Goal:
Rewrite the lines of every record below with "catalogue" changed to "catalog" and nothing else altered, and leave out the pictures.

Supplied information:
•••••

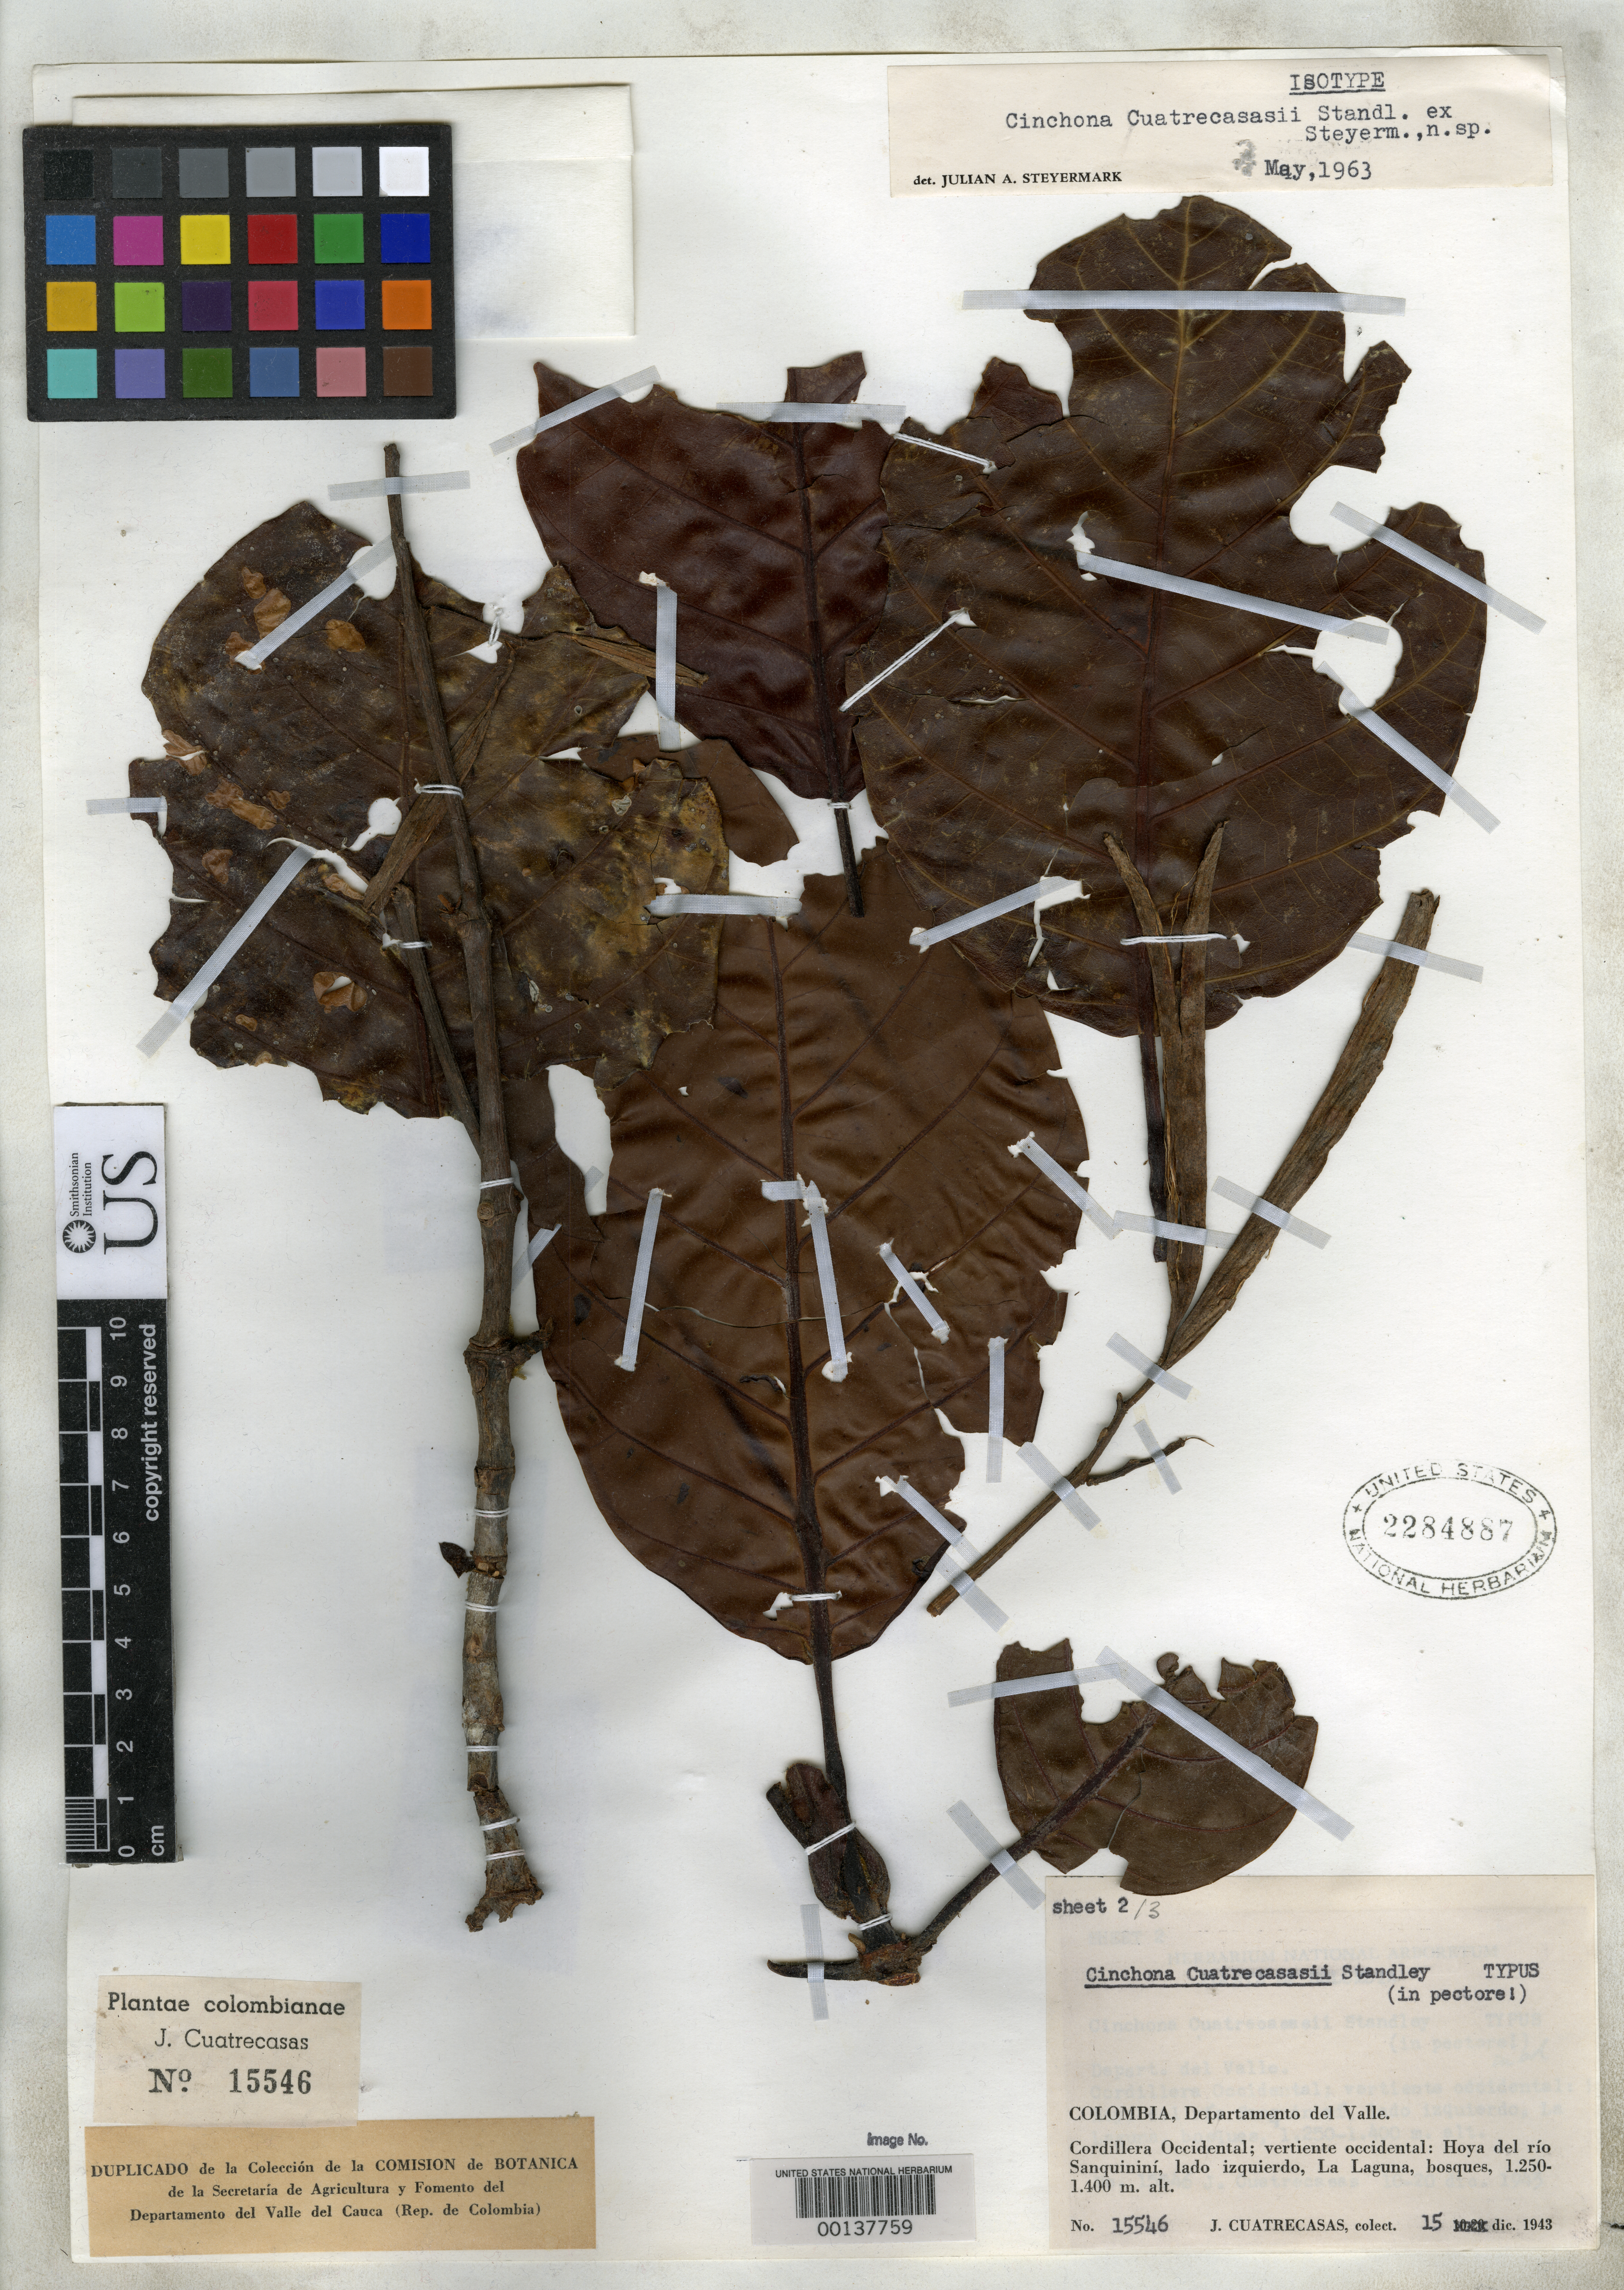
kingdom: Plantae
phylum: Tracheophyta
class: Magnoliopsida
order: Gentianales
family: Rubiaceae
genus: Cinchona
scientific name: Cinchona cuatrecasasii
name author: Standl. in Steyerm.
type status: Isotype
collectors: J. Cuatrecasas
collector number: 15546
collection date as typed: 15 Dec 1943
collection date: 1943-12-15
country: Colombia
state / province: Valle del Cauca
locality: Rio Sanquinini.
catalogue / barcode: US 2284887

•••••

Solution below:
kingdom: Plantae
phylum: Tracheophyta
class: Magnoliopsida
order: Gentianales
family: Rubiaceae
genus: Cinchona
scientific name: Cinchona cuatrecasasii
name author: Standl. in Steyerm.
type status: Isotype
collectors: J. Cuatrecasas
collector number: 15546
collection date as typed: 15 Dec 1943
collection date: 1943-12-15
country: Colombia
state / province: Valle del Cauca
locality: Rio Sanquinini.
catalog / barcode: US 2284887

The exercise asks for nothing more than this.